Paula Noite
Paula Noite
Flores, este ano, celebradas em abril.
A flor paixão, a flor amor, a flor beleza.
A flor que para mim será também identidade. Sim, porque cada um de nós se identifica com uma flor.
Eu identificar-me-ia com…
…com uma flor que morasse num prado verde, num espaço imenso, quase a beijar o céu, lá ao longe, junto da linha do horizonte.
E seria uma papoila. Uma papoila daquelas ali plantadas, pétalas ao vento, bem vermelhas.
Com pétalas delicadas, fortes, ondulando na suavidade da brisa da tarde, ou sacudidas na fúria do vento forte.
Pétalas dum vermelho carregado da cor dos cravos de abril. Os cravos que simbolizam a liberdade, curiosamente celebrada também em abril.
Uma liberdade que chegou de mansinho numa madrugada, a um povo dormente de mordaças e amarras.
Que se implantou, alastrou e encheu de paz e sorrisos todo um povo, trazendo um sentir novo.
E assim se deu a mudança. Convivendo com a ausência de submissão e de servidão, uma nova realidade agora. Aprendendo a viver de uma outra forma, a dar opinião, a ter pensamento crítico. E a geração da liberdade passou a agir com a própria vontade.
E neste “país à beira mar plantado”, de liberdade coroado, passou-se a uma outra realidade.
E assim vivemos. Até que alguns (não poucos!) mudaram o conceito de liberdade. E a liberdade passou a ser aquilo que cada um queria. Aquilo que lhes permitia fazer o que queriam. Como queriam. Os outros? Não interessavam…
E começámos a ver um país, onde para muitos, valia tudo para chegar onde queriam. Para alcançar o que queriam. E desenharam-se diferenças abismais entre as pessoas: as que tinham tudo e aquelas que passaram a não ter nada ou a ter muito pouco. Os ricos cada vez mais ricos e os pobres cada vez mais pobres.
E os que acharam que liberdade era viver como e onde queriam. E as ruas encheram-se de gente com a ponte por teto. Desses, uns aceitaram a ajuda dos indivíduos que, mesmo em dificuldade, têm a chama da solidariedade. Os restantes, continuaram lá porque eram livres (?) de viver ali. Como queriam. Na rua, como queriam. Criando uma moldura de degradação. Muitas vezes como um cenário vivo do “Ensaio sobre a cegueira”.
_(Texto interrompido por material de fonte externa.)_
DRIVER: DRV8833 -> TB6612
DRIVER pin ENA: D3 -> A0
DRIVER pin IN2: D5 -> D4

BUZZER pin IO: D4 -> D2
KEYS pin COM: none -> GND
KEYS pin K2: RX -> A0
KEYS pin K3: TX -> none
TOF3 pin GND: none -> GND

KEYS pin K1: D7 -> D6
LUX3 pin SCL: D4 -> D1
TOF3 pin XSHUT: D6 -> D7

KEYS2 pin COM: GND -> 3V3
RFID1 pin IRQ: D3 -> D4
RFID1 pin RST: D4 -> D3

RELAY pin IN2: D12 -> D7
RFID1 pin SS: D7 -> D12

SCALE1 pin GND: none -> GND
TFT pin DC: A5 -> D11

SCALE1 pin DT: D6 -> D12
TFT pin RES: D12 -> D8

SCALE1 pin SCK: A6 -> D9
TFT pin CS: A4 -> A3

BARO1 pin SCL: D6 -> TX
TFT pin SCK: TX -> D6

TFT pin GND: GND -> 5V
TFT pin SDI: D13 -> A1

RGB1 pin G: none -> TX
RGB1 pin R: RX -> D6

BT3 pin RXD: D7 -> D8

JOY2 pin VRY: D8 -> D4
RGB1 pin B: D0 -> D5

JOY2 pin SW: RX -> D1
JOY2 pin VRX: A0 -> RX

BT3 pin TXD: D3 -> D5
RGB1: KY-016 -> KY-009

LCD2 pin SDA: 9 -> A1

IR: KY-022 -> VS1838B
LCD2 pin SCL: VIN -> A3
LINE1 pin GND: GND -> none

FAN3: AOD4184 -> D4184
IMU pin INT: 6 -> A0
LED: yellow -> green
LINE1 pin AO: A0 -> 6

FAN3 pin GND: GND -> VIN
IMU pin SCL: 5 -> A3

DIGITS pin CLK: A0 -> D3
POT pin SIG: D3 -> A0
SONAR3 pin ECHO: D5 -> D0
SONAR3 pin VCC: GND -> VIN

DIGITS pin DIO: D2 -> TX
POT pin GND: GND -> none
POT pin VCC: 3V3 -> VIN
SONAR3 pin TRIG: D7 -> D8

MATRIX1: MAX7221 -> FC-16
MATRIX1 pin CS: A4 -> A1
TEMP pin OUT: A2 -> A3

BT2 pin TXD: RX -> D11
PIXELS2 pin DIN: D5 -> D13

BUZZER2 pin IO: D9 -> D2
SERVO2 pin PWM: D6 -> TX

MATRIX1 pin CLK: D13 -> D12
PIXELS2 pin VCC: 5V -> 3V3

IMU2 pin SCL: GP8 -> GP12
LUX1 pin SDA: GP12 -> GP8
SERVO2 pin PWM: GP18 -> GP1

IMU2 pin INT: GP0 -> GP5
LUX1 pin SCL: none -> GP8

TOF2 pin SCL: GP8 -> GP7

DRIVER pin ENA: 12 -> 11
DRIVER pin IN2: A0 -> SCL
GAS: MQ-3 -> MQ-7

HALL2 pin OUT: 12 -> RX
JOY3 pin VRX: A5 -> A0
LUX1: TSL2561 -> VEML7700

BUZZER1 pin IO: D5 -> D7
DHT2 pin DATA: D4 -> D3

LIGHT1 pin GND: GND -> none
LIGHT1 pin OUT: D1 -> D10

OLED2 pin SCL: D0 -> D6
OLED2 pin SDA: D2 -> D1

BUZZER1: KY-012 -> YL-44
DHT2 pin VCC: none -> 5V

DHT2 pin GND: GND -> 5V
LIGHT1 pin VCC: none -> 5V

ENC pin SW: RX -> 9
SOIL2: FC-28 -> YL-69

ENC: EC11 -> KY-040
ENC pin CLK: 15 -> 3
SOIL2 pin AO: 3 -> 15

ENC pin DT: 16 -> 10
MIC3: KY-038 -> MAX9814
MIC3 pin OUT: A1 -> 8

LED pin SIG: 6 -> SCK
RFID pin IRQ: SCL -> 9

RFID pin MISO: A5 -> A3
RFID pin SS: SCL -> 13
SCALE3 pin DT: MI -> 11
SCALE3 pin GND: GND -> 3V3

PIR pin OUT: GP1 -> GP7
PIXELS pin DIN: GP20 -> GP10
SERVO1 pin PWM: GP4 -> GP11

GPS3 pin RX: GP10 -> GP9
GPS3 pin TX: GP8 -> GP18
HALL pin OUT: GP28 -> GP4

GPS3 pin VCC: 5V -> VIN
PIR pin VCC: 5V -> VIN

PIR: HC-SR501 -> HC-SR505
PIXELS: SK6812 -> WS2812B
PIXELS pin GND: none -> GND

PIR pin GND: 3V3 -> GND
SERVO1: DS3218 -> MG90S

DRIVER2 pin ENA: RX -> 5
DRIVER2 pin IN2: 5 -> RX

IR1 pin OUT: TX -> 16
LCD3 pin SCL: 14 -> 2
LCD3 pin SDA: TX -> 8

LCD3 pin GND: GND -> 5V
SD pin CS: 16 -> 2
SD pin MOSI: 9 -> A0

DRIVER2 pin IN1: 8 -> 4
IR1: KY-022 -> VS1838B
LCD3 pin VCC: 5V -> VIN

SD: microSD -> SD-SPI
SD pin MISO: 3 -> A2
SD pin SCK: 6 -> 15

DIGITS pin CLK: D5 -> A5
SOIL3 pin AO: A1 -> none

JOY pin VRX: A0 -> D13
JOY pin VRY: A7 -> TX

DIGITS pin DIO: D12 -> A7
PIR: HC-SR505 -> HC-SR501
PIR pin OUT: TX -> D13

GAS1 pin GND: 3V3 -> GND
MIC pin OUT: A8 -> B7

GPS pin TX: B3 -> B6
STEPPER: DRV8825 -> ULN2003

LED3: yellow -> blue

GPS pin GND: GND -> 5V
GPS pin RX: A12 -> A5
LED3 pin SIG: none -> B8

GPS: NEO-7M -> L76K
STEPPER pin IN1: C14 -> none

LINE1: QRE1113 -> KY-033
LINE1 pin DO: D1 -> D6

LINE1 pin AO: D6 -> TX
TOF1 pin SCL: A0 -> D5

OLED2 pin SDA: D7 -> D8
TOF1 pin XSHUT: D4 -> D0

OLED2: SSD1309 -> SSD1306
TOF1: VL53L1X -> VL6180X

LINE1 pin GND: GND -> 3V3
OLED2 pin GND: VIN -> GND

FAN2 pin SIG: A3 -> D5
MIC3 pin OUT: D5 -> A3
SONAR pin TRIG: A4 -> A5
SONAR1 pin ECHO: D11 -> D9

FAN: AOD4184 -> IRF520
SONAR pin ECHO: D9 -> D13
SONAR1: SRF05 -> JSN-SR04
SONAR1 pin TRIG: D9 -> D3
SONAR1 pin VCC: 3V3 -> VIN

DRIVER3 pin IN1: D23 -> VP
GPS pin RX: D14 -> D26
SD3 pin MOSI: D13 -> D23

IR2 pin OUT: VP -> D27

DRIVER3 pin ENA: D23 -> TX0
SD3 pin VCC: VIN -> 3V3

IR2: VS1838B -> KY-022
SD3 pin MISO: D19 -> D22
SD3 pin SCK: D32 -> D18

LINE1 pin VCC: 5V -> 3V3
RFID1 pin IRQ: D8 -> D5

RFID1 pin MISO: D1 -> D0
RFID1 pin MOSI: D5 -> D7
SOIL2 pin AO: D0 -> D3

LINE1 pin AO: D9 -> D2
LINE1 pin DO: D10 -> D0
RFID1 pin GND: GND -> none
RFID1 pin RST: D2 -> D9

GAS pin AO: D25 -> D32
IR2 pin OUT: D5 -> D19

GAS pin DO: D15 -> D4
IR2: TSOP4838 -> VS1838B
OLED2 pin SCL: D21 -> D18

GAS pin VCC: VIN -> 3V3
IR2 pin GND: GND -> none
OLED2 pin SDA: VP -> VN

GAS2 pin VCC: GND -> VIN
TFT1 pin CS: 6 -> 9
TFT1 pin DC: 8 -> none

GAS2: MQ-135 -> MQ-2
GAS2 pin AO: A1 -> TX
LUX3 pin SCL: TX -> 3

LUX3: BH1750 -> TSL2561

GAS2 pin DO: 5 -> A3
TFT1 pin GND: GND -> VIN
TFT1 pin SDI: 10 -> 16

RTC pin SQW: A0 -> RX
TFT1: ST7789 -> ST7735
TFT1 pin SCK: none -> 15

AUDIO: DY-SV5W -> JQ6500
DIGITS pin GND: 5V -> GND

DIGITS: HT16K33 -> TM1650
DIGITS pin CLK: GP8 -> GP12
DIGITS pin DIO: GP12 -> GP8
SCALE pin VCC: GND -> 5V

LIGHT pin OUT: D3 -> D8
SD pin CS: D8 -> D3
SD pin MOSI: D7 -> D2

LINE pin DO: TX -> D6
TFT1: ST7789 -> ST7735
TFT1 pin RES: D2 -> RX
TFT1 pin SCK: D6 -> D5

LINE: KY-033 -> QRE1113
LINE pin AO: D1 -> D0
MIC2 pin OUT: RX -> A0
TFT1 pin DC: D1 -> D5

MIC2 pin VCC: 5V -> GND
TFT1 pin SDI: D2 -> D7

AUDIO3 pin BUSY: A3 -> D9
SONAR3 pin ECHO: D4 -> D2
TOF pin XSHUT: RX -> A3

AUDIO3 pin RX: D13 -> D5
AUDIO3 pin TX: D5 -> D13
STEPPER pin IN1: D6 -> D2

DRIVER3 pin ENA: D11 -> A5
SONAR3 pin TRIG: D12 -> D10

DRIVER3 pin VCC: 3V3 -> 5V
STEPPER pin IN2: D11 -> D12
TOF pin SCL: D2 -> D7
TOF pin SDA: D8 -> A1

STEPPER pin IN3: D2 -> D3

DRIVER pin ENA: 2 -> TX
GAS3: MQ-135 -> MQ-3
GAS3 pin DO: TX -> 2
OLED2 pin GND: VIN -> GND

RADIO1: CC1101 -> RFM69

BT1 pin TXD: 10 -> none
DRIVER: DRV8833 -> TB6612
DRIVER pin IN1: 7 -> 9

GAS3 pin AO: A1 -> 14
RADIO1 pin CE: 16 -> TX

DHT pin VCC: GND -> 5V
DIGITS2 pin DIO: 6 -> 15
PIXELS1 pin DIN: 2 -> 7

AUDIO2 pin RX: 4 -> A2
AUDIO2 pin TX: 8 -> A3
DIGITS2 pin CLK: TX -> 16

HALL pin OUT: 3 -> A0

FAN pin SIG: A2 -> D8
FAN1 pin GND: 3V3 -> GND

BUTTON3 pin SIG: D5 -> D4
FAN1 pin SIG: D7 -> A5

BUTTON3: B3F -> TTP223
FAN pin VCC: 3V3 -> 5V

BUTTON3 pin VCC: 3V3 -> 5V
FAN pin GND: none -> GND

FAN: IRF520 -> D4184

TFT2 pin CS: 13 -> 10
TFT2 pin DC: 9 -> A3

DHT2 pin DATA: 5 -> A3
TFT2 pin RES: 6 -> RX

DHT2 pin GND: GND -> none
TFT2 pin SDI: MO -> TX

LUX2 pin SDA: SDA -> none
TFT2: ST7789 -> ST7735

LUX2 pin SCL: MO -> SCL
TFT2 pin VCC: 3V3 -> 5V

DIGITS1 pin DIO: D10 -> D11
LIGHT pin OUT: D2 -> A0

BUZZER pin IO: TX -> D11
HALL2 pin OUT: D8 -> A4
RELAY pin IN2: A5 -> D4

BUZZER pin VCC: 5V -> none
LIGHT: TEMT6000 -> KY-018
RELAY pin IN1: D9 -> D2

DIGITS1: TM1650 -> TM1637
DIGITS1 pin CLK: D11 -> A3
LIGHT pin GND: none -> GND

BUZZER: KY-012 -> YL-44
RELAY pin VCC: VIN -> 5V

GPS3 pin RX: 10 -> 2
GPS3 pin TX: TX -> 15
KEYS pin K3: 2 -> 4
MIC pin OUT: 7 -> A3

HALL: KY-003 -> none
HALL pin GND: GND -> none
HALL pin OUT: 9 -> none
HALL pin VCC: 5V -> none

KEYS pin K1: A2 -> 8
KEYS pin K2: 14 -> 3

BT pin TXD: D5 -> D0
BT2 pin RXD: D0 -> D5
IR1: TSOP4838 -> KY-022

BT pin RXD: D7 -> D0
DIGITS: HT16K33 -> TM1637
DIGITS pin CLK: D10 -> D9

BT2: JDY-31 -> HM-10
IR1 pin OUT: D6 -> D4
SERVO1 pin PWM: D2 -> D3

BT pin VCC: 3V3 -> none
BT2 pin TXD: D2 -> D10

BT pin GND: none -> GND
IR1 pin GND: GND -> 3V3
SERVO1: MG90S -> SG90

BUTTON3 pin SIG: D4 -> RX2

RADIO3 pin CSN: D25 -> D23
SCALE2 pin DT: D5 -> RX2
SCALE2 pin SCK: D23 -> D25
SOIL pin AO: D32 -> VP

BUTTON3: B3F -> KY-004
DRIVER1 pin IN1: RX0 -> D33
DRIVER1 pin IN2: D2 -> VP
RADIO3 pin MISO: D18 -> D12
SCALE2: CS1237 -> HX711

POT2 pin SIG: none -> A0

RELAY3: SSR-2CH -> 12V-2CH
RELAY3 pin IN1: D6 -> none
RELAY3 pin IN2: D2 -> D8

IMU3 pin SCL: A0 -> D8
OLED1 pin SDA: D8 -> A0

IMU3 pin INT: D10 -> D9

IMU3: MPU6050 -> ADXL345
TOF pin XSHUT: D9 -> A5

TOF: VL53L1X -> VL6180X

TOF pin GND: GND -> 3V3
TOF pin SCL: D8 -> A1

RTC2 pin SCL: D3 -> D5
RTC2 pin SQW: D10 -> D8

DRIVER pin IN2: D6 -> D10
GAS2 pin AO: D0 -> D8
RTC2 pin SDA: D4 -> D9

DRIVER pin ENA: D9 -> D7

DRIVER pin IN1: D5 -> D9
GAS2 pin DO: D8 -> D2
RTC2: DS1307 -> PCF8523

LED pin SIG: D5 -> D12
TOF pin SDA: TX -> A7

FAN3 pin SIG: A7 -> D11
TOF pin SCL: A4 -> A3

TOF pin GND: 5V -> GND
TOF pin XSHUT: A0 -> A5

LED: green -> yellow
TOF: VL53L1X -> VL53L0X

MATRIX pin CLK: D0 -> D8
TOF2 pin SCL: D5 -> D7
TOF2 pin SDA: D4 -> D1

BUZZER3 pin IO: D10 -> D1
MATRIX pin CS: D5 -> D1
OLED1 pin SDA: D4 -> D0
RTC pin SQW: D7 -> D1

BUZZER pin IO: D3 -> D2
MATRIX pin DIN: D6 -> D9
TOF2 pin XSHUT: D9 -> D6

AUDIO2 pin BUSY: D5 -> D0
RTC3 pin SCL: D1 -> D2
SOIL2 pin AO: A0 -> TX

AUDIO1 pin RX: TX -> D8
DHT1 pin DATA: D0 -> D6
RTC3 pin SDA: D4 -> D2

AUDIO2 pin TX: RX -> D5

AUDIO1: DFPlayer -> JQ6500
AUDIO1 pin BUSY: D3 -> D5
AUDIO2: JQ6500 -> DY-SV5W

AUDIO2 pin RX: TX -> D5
Muitos passaram a despir os seus próprios pensamentos, a sua opinião. Achavam que tinham de pensar como todos os outros. Pensar diferente? Não!
A competência muitas vezes não interessou. Caminhos sinuosos se traçaram, ligações várias se estabeleceram até lá chegar. Onde queriam. No topo.
A justiça esmoreceu. E os processos acumularam-se numa montanha de arquivos.
A liberdade de uns, muitas vezes, passou a ser a opressão de outros.
Muitas vezes querer opinar e ter uma mordaça a nos calar…
Impediu muitos de serem livres de amar e viver no seu país. País aparentemente livre, mas que não conseguiu criar as condições para que ficassem aqueles que o país formou. E foram “exportados” muitos dos engenheiros, dos enfermeiros…. E tantos outros. Que na maioria já não voltam.
“Era um país à beira mar plantado”. Que fez a revolução de abril. Com um cravo vermelho na ponta da espingarda. Que implementou a democracia e a liberdade. Que é minha, é tua e é nossa.
Relembrada todos os anos em abril.
Vamos eu, tu e nós vivê-la todos os dias. Reconstruir o seu significado.
E todos juntos, vamos chamar-lhe “nossa”.
E seremos capazes de viver em democracia; escolher livremente tendo em atenção o outro. Escolher livremente, para o meu bem e para o bem dos outros.
Porque todos conhecemos os princípios fundamentais da democracia e de uma sociedade democrática, em que assentam os direitos e a liberdade.